By China Daily | China Daily | Updated: 2016-10-28 08:35

Canada, a popular destination for Chinese people accused of corruption, repatriates dozens of Chinese nationals every year, according to the National Post.

So far this year, the country has returned 24 Chinese nationals, while the previous Conservative government sent back more than 330, the newspaper reported on Sunday, citing data from the Canada Border Services Agency.

Last year, the number reached a 10-year high of 43, while 2010 saw 18, the lowest number, the newspaper said. It added that the statistics do not detail the crimes the people are accused of committing.

More than one-quarter of China's 100 most-wanted graft suspects are believed to be in Canada, but the two countries do not have a formal extradition treaty.

"The return of inadmissible persons is a normal part of the bilateral relationship with any country. Nothing has changed with this policy since the change in government in 2015," Nicholas Dorion, of the CBSA, told the newspaper. Since 1999, a working group, composed of officials from both countries, has met regularly to discuss law enforcement issues, including the return of fugitives to China.

China has vowed to search beyond its borders for corrupt officials and business executives, and assets they are believed to have stolen.

The United States, Australia and Singapore are also among the most popular destinations for Chinese fugitives, as a result of a lack of bilateral extradition treaties and differences in national legal systems, according to China's Ministry of Public Security.

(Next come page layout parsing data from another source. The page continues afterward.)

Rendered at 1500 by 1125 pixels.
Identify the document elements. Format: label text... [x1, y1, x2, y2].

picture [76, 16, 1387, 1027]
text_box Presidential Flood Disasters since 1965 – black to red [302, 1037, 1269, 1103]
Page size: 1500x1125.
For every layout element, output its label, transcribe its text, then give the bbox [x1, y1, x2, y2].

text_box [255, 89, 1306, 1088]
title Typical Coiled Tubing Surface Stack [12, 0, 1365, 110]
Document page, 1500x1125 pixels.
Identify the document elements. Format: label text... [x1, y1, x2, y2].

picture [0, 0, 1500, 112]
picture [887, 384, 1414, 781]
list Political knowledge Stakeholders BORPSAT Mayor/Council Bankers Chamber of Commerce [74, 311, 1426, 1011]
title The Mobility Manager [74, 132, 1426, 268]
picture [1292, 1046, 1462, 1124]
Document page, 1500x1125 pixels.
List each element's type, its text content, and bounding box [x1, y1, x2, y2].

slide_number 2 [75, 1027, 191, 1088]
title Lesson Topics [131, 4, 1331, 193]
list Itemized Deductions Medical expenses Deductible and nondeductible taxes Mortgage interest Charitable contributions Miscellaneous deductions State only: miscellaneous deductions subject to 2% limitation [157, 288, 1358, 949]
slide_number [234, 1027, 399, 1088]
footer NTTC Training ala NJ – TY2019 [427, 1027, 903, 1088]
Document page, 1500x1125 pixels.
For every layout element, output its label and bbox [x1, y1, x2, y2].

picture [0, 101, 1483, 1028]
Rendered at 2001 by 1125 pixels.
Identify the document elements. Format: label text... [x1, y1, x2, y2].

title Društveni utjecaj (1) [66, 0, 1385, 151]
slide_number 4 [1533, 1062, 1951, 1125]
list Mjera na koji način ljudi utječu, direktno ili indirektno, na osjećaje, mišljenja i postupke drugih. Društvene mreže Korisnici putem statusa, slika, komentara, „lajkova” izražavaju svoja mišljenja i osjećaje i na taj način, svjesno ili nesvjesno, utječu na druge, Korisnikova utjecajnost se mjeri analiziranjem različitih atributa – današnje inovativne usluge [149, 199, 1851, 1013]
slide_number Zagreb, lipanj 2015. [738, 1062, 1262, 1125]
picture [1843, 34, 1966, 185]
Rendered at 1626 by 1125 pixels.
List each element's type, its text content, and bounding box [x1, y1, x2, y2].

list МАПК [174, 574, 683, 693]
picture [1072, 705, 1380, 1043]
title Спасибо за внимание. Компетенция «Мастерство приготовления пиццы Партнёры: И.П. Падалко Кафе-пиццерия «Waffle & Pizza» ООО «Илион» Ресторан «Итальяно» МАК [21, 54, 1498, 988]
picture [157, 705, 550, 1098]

Chinese and US judicial authorities have quickened negotiations on the repatriation of the five most-wanted Chinese officials on the run in the US, a senior official from the Communist Party of China Central Commission for Discipline Inspection said this week. The official, who declined to be identified, said "achievements have been made" on a number of major cases through judicial and diplomatic channels.

During a visit to Canada in September, Premier Li Keqiang and Canadian officials signed a bilateral treaty to ensure the return of stolen assets.